In the data below, find each line carrying the string "containers" and copy it out.

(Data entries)
-=-=-
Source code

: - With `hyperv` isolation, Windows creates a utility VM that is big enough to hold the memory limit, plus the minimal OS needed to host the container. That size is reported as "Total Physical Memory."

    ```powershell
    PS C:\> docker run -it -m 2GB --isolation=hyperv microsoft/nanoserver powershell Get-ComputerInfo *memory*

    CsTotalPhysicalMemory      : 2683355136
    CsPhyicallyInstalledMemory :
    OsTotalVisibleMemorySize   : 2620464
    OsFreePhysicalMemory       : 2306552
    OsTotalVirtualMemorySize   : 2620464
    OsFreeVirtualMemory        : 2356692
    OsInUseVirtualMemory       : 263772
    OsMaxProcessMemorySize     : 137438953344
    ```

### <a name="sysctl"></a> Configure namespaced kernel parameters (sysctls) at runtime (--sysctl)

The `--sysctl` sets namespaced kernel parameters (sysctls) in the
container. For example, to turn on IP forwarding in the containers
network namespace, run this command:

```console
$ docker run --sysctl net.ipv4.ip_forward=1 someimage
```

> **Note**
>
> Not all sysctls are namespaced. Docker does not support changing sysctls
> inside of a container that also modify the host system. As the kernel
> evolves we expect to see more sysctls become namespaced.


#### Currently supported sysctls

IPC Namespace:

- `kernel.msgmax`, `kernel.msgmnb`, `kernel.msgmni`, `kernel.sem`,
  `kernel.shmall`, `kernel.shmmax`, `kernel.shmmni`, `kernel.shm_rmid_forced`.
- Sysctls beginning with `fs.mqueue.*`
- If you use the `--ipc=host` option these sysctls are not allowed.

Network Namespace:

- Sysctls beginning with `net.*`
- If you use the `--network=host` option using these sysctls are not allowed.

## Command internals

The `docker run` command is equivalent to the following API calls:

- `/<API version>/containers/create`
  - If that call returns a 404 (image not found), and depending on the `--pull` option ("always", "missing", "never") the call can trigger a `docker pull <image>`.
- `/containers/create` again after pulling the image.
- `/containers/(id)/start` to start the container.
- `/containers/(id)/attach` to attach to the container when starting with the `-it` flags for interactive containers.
-=-=-
**RESPONSE AREA**
container. For example, to turn on IP forwarding in the containers
- `/<API version>/containers/create`
- `/containers/create` again after pulling the image.
- `/containers/(id)/start` to start the container.
- `/containers/(id)/attach` to attach to the container when starting with the `-it` flags for interactive containers.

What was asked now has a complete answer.